**Your goal**.
Please put the stretch of lines from the start of the entries through the line containing "sumselnews.id" into a numbered list, skipping any blank lines. Include no other lines.

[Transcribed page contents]
====
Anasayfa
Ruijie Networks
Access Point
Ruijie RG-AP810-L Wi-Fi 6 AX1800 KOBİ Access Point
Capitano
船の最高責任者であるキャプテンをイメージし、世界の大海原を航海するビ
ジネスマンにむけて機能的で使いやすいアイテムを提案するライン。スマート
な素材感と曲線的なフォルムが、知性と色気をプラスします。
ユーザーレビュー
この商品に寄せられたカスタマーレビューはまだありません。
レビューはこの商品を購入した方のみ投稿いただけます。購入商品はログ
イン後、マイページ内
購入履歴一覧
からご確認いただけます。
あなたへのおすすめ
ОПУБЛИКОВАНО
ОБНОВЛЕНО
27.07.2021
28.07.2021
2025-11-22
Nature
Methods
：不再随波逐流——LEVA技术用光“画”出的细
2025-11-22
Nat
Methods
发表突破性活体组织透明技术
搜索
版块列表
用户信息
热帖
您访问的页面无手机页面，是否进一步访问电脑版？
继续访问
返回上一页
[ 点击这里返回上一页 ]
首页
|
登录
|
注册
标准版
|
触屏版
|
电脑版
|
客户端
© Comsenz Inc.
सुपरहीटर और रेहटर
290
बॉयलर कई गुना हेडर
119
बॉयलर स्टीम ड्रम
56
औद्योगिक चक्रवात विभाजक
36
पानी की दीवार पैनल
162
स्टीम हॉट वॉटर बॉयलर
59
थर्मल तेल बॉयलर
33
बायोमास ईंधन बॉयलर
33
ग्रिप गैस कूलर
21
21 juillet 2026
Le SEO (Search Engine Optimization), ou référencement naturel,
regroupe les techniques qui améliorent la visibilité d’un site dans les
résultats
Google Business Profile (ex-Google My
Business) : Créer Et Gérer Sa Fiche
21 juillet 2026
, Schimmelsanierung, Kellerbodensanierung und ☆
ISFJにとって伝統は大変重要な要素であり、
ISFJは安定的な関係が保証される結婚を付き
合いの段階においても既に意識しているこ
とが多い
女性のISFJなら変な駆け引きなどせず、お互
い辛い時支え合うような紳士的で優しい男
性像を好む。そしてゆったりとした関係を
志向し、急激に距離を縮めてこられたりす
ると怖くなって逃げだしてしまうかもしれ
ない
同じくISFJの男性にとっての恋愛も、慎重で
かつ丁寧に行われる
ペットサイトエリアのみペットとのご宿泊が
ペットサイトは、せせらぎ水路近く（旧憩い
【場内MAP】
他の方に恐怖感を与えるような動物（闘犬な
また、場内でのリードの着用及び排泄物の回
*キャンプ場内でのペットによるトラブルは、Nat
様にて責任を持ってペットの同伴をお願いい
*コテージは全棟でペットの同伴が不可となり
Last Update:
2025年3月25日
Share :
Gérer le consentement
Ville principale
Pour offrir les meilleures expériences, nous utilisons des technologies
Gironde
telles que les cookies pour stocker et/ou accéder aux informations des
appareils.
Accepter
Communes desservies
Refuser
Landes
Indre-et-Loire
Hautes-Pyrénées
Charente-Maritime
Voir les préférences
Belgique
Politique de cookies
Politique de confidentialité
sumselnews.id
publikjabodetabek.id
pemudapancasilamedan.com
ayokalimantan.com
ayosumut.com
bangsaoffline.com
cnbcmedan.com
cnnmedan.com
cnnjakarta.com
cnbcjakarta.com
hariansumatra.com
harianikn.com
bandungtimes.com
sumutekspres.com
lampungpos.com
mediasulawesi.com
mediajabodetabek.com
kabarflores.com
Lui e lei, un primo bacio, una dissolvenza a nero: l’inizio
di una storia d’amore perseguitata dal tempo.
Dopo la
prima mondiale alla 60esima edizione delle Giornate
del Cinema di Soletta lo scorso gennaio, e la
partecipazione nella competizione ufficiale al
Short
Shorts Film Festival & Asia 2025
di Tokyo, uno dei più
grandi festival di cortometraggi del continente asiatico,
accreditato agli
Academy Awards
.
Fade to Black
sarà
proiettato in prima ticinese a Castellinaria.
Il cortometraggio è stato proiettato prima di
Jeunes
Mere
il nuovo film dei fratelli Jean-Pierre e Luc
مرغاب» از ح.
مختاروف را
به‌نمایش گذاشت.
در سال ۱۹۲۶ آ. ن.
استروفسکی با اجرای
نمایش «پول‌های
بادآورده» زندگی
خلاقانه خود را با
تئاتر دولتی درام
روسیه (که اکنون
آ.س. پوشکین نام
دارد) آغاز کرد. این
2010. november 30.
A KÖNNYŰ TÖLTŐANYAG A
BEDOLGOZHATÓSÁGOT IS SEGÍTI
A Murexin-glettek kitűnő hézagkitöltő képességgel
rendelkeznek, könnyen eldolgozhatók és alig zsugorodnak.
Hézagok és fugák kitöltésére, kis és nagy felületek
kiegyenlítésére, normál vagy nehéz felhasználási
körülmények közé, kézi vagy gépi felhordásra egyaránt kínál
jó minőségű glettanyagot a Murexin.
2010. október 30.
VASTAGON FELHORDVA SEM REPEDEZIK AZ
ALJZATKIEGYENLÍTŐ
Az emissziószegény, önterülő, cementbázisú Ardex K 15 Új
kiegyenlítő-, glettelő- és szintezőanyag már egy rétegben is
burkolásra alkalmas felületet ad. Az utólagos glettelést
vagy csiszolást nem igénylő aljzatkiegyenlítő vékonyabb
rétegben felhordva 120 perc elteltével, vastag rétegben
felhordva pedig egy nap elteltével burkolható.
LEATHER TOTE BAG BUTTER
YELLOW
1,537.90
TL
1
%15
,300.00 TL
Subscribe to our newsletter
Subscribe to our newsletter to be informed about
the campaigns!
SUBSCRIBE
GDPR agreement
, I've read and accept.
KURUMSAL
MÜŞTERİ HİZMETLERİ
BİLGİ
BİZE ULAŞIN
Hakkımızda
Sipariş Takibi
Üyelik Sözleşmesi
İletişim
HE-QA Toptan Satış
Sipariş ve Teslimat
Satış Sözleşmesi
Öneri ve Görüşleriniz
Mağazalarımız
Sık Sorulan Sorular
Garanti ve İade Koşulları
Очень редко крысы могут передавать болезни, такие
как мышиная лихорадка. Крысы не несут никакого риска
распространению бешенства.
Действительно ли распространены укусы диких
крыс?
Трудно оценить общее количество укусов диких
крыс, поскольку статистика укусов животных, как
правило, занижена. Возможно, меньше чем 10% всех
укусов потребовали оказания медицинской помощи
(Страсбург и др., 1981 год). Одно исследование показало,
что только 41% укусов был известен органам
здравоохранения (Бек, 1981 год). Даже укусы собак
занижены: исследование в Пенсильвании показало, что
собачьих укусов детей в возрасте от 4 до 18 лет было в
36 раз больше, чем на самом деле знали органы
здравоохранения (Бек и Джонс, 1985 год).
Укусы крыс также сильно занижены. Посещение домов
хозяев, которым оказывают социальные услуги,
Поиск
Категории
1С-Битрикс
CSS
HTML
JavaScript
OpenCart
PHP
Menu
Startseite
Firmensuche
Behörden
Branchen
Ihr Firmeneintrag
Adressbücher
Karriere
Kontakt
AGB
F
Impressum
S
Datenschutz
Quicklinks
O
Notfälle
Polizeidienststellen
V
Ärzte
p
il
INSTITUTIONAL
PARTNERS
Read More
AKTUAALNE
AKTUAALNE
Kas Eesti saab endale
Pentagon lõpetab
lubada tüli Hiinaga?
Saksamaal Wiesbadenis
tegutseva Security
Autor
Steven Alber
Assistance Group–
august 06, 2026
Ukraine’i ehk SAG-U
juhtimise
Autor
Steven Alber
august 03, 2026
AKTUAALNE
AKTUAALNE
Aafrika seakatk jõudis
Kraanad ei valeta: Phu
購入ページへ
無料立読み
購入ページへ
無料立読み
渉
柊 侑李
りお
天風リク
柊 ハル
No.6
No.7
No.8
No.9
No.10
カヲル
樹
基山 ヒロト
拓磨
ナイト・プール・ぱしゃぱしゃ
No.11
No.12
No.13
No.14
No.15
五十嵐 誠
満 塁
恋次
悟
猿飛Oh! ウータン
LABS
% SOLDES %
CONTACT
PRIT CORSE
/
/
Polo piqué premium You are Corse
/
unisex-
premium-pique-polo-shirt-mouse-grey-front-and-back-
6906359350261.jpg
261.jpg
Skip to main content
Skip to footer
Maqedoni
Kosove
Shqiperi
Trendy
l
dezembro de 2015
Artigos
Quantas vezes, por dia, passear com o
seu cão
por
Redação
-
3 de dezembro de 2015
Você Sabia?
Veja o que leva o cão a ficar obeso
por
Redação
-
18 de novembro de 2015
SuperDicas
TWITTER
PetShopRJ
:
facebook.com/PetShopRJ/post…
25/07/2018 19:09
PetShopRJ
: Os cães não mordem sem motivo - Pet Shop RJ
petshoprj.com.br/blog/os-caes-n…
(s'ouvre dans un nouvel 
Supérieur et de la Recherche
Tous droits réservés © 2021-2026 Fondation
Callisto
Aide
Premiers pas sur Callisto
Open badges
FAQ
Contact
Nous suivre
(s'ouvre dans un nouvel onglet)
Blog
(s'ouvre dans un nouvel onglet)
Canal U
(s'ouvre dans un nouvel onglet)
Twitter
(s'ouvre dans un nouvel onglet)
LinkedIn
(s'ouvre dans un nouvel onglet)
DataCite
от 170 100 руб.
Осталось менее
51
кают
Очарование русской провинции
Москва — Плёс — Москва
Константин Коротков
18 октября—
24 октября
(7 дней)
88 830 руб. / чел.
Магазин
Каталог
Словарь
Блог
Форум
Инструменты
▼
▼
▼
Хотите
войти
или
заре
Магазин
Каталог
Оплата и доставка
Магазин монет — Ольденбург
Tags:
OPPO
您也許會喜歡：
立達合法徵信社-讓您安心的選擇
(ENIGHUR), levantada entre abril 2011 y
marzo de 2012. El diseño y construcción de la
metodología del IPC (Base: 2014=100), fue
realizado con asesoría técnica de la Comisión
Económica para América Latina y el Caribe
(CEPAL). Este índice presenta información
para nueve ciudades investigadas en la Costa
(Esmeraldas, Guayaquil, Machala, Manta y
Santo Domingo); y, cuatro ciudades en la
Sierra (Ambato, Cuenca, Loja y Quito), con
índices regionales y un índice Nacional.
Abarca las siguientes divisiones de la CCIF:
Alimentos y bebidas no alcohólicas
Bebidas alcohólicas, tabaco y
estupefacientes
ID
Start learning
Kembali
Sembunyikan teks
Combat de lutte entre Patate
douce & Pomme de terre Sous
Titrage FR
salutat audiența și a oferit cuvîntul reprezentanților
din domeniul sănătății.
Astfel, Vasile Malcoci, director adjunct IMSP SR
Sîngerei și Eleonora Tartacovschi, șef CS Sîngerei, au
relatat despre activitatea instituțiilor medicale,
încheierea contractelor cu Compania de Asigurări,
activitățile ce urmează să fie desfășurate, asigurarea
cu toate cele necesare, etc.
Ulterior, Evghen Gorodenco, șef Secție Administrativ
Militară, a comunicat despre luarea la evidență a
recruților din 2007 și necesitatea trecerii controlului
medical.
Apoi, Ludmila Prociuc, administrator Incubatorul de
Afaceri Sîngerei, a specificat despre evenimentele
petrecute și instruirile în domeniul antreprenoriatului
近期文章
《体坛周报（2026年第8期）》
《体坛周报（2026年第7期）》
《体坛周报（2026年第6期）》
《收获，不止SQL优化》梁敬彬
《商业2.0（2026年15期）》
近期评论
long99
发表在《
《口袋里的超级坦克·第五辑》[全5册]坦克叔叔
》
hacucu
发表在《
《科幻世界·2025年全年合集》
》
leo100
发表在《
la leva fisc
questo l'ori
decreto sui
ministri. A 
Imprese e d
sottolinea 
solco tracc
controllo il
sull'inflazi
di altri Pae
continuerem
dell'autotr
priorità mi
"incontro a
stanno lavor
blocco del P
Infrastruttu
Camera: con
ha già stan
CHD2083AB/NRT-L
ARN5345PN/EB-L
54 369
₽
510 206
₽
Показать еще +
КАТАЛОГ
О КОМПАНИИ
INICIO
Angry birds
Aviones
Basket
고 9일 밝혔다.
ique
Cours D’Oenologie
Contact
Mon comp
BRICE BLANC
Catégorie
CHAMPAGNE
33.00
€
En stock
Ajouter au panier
====
**Response**.
1. Anasayfa
2. Ruijie Networks
3. Access Point
4. Ruijie RG-AP810-L Wi-Fi 6 AX1800 KOBİ Access Point
5. Capitano
6. 船の最高責任者であるキャプテンをイメージし、世界の大海原を航海するビ
7. ジネスマンにむけて機能的で使いやすいアイテムを提案するライン。スマート
8. な素材感と曲線的なフォルムが、知性と色気をプラスします。
9. ユーザーレビュー
10. この商品に寄せられたカスタマーレビューはまだありません。
11. レビューはこの商品を購入した方のみ投稿いただけます。購入商品はログ
12. イン後、マイページ内
13. 購入履歴一覧
14. からご確認いただけます。
15. あなたへのおすすめ
16. ОПУБЛИКОВАНО
17. ОБНОВЛЕНО
18. 27.07.2021
19. 28.07.2021
20. 2025-11-22
21. Nature
22. Methods
23. ：不再随波逐流——LEVA技术用光“画”出的细
24. 2025-11-22
25. Nat
26. Methods
27. 发表突破性活体组织透明技术
28. 搜索
29. 版块列表
30. 用户信息
31. 热帖
32. 您访问的页面无手机页面，是否进一步访问电脑版？
33. 继续访问
34. 返回上一页
35. [ 点击这里返回上一页 ]
36. 首页
37. |
38. 登录
39. |
40. 注册
41. 标准版
42. |
43. 触屏版
44. |
45. 电脑版
46. |
47. 客户端
48. © Comsenz Inc.
49. सुपरहीटर और रेहटर
50. 290
51. बॉयलर कई गुना हेडर
52. 119
53. बॉयलर स्टीम ड्रम
54. 56
55. औद्योगिक चक्रवात विभाजक
56. 36
57. पानी की दीवार पैनल
58. 162
59. स्टीम हॉट वॉटर बॉयलर
60. 59
61. थर्मल तेल बॉयलर
62. 33
63. बायोमास ईंधन बॉयलर
64. 33
65. ग्रिप गैस कूलर
66. 21
67. 21 juillet 2026
68. Le SEO (Search Engine Optimization), ou référencement naturel,
69. regroupe les techniques qui améliorent la visibilité d’un site dans les
70. résultats
71. Google Business Profile (ex-Google My
72. Business) : Créer Et Gérer Sa Fiche
73. 21 juillet 2026
74. , Schimmelsanierung, Kellerbodensanierung und ☆
75. ISFJにとって伝統は大変重要な要素であり、
76. ISFJは安定的な関係が保証される結婚を付き
77. 合いの段階においても既に意識しているこ
78. とが多い
79. 女性のISFJなら変な駆け引きなどせず、お互
80. い辛い時支え合うような紳士的で優しい男
81. 性像を好む。そしてゆったりとした関係を
82. 志向し、急激に距離を縮めてこられたりす
83. ると怖くなって逃げだしてしまうかもしれ
84. ない
85. 同じくISFJの男性にとっての恋愛も、慎重で
86. かつ丁寧に行われる
87. ペットサイトエリアのみペットとのご宿泊が
88. ペットサイトは、せせらぎ水路近く（旧憩い
89. 【場内MAP】
90. 他の方に恐怖感を与えるような動物（闘犬な
91. また、場内でのリードの着用及び排泄物の回
92. *キャンプ場内でのペットによるトラブルは、Nat
93. 様にて責任を持ってペットの同伴をお願いい
94. *コテージは全棟でペットの同伴が不可となり
95. Last Update:
96. 2025年3月25日
97. Share :
98. Gérer le consentement
99. Ville principale
100. Pour offrir les meilleures expériences, nous utilisons des technologies
101. Gironde
102. telles que les cookies pour stocker et/ou accéder aux informations des
103. appareils.
104. Accepter
105. Communes desservies
106. Refuser
107. Landes
108. Indre-et-Loire
109. Hautes-Pyrénées
110. Charente-Maritime
111. Voir les préférences
112. Belgique
113. Politique de cookies
114. Politique de confidentialité
115. sumselnews.id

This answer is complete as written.